Exercise aim. Give every line of the material below as a numbered list, leaving out any blank lines.

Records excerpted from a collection
..............................
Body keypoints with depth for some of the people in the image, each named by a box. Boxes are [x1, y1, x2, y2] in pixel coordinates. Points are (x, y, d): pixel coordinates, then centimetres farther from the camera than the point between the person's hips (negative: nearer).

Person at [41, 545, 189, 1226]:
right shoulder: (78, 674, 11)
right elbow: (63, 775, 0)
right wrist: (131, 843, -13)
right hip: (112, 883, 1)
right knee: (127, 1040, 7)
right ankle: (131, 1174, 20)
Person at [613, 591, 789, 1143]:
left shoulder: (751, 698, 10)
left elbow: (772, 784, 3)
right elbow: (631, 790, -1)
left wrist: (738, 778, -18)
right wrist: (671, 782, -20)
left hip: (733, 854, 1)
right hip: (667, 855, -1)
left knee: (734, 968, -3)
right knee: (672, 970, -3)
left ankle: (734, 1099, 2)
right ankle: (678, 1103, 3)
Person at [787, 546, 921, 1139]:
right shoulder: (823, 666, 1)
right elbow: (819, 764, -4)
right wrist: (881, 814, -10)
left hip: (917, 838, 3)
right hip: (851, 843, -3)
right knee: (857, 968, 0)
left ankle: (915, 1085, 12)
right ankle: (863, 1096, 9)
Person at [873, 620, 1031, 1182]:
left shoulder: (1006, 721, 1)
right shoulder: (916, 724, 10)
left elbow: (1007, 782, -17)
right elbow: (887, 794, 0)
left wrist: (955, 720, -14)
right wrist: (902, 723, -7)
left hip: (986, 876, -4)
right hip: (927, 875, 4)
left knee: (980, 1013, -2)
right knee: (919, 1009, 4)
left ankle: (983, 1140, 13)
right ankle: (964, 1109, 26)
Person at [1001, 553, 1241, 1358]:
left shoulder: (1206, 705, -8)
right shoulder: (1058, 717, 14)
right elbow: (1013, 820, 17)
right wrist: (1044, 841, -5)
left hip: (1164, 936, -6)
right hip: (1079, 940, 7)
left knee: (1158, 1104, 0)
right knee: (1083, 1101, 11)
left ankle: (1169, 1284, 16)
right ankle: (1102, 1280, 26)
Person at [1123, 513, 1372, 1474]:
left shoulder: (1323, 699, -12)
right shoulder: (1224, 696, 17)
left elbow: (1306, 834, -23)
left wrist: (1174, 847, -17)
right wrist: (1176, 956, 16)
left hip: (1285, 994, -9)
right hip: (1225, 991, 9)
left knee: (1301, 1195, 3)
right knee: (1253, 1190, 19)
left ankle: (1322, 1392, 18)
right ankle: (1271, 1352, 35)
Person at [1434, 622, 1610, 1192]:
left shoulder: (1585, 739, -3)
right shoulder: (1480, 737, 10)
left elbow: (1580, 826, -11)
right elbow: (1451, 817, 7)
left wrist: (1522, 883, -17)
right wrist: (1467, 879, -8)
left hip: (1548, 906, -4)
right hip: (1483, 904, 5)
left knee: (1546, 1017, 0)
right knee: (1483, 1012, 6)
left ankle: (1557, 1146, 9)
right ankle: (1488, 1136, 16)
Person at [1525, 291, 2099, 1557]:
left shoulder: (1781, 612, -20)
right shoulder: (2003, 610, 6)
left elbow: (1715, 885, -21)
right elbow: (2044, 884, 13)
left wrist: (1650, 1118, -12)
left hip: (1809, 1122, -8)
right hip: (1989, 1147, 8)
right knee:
..............................
The completed task.
1. Body keypoints with depth for some of the people in the image, each named by a box. Boxes are [x1, y1, x2, y2] in pixel coordinates. Points are (x, y, d): pixel coordinates, then centimetres farther from the camera than the point between the person's hips (negative: nearer).
2. Person at [41, 545, 189, 1226]:
3. right shoulder: (78, 674, 11)
4. right elbow: (63, 775, 0)
5. right wrist: (131, 843, -13)
6. right hip: (112, 883, 1)
7. right knee: (127, 1040, 7)
8. right ankle: (131, 1174, 20)
9. Person at [613, 591, 789, 1143]:
10. left shoulder: (751, 698, 10)
11. left elbow: (772, 784, 3)
12. right elbow: (631, 790, -1)
13. left wrist: (738, 778, -18)
14. right wrist: (671, 782, -20)
15. left hip: (733, 854, 1)
16. right hip: (667, 855, -1)
17. left knee: (734, 968, -3)
18. right knee: (672, 970, -3)
19. left ankle: (734, 1099, 2)
20. right ankle: (678, 1103, 3)
21. Person at [787, 546, 921, 1139]:
22. right shoulder: (823, 666, 1)
23. right elbow: (819, 764, -4)
24. right wrist: (881, 814, -10)
25. left hip: (917, 838, 3)
26. right hip: (851, 843, -3)
27. right knee: (857, 968, 0)
28. left ankle: (915, 1085, 12)
29. right ankle: (863, 1096, 9)
30. Person at [873, 620, 1031, 1182]:
31. left shoulder: (1006, 721, 1)
32. right shoulder: (916, 724, 10)
33. left elbow: (1007, 782, -17)
34. right elbow: (887, 794, 0)
35. left wrist: (955, 720, -14)
36. right wrist: (902, 723, -7)
37. left hip: (986, 876, -4)
38. right hip: (927, 875, 4)
39. left knee: (980, 1013, -2)
40. right knee: (919, 1009, 4)
41. left ankle: (983, 1140, 13)
42. right ankle: (964, 1109, 26)
43. Person at [1001, 553, 1241, 1358]:
44. left shoulder: (1206, 705, -8)
45. right shoulder: (1058, 717, 14)
46. right elbow: (1013, 820, 17)
47. right wrist: (1044, 841, -5)
48. left hip: (1164, 936, -6)
49. right hip: (1079, 940, 7)
50. left knee: (1158, 1104, 0)
51. right knee: (1083, 1101, 11)
52. left ankle: (1169, 1284, 16)
53. right ankle: (1102, 1280, 26)
54. Person at [1123, 513, 1372, 1474]:
55. left shoulder: (1323, 699, -12)
56. right shoulder: (1224, 696, 17)
57. left elbow: (1306, 834, -23)
58. left wrist: (1174, 847, -17)
59. right wrist: (1176, 956, 16)
60. left hip: (1285, 994, -9)
61. right hip: (1225, 991, 9)
62. left knee: (1301, 1195, 3)
63. right knee: (1253, 1190, 19)
64. left ankle: (1322, 1392, 18)
65. right ankle: (1271, 1352, 35)
66. Person at [1434, 622, 1610, 1192]:
67. left shoulder: (1585, 739, -3)
68. right shoulder: (1480, 737, 10)
69. left elbow: (1580, 826, -11)
70. right elbow: (1451, 817, 7)
71. left wrist: (1522, 883, -17)
72. right wrist: (1467, 879, -8)
73. left hip: (1548, 906, -4)
74. right hip: (1483, 904, 5)
75. left knee: (1546, 1017, 0)
76. right knee: (1483, 1012, 6)
77. left ankle: (1557, 1146, 9)
78. right ankle: (1488, 1136, 16)
79. Person at [1525, 291, 2099, 1557]:
80. left shoulder: (1781, 612, -20)
81. right shoulder: (2003, 610, 6)
82. left elbow: (1715, 885, -21)
83. right elbow: (2044, 884, 13)
84. left wrist: (1650, 1118, -12)
85. left hip: (1809, 1122, -8)
86. right hip: (1989, 1147, 8)
87. right knee:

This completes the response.